What you will do: Extend the blog post below on parents and childhood obesity, starting right after its final sentence.
*** Opening of Page text ***
Posts Tagged ‘cooking’

Cooking = Salvation

Thursday, February 18th, 2010

This is the first week of Lent, so I’ve been at church by night and trying to catch up on school by day.  As food for thought, however, you might be interested in this post I wrote for my current grad course, Child & Adolescent Development, about the childhood obesity crisis:

I blame parents.

Easy to say for one who is not a parent!  But I have heard too many caregivers lament that their child “will only eat” macaroni and cheese or hot dogs.  As one of my classmates points out, when given the choice, any child (or human, if allowed to act on his basest impulses) will gravitate toward the sweeter, more calorie-dense food.  It’s our instinct, derived from the days when such foods were very hard to come by — restricted to finding a patch of berries or a hive of honey.  Today, as others have already stated, such foods are actually cheaper (with externalized costs, of course) than nutritious foods, and they are certainly easier to serve.  But since when do we allow a child’s preference to govern his rules for living?  We don’t let him choose whether or not to brush his teeth, go to school, or say his prayers.  Why would we let him choose what’s on the dinner menu, beyond such reasonable choices as “green beans or broccoli?”
*** Close of Page text ***
*** Opening of Stored data ***
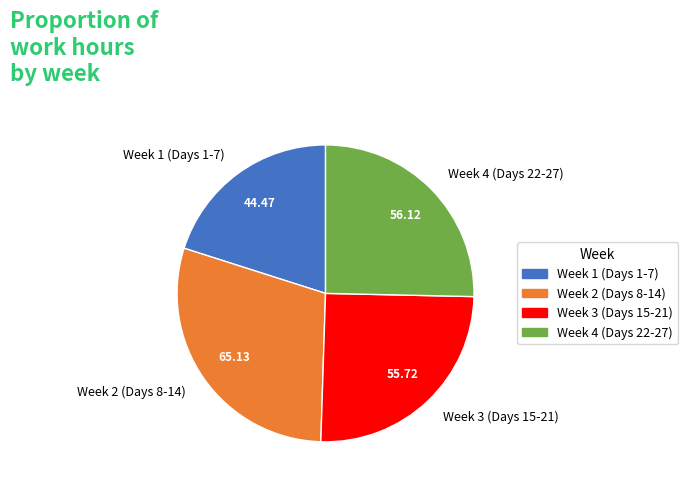

Which has a higher value, Week 3 (Days 15-21) or Week 2 (Days 8-14)?

Week 2 (Days 8-14)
*** Close of Stored data ***
Your response:
Many of you have indicated causes of childhood obesity with which I can’t argue: working parents, busy schedules, child-centered advertising.  I think there is one more vastly important factor: the demise of home cooking.  Statistics show unilaterally that fewer and fewer people cook for themselves — even when “cooking” is widened to mean putting together a sandwich from purchased ingredients.  Children are not learning how to come home from school, cut up carrot sticks and peel an orange — and, at a later age, to saute onions and garlic for a sauce or set bread to rise in a warm place.  They certainly are not learning where the carrots and onions come from, when to plant them and how long to wait before pulling them up.  I was lucky enough to be raised by parents who did everything themselves, but I constantly meet people my age and older who say they can’t (or just don’t) cook, and that number seems to rise exponentially as age decreases.

At this point I’d like to surrender my point of view to two gentlemen who are far more convincing and knowledgeable than I.  One is Michael Pollan, who has already been referenced several times on this board.  Please do read all of his books; they are wonderful.  However, this article (it’s long, but worth it) from the New York Times Magazine last year reinforces my argument by illuminating one of the strangest dichotomies in modern times: the huge popularity of cooking shows on television and the dearth of skilled home cooks.  We spend untold amounts of time and money watching Martha Stewart, Rachael Ray and Emeril, but we are less and less likely to translate that enthusiasm into our own kitchens and dining rooms, mostly because we haven’t seen and modeled that behavior from a young age.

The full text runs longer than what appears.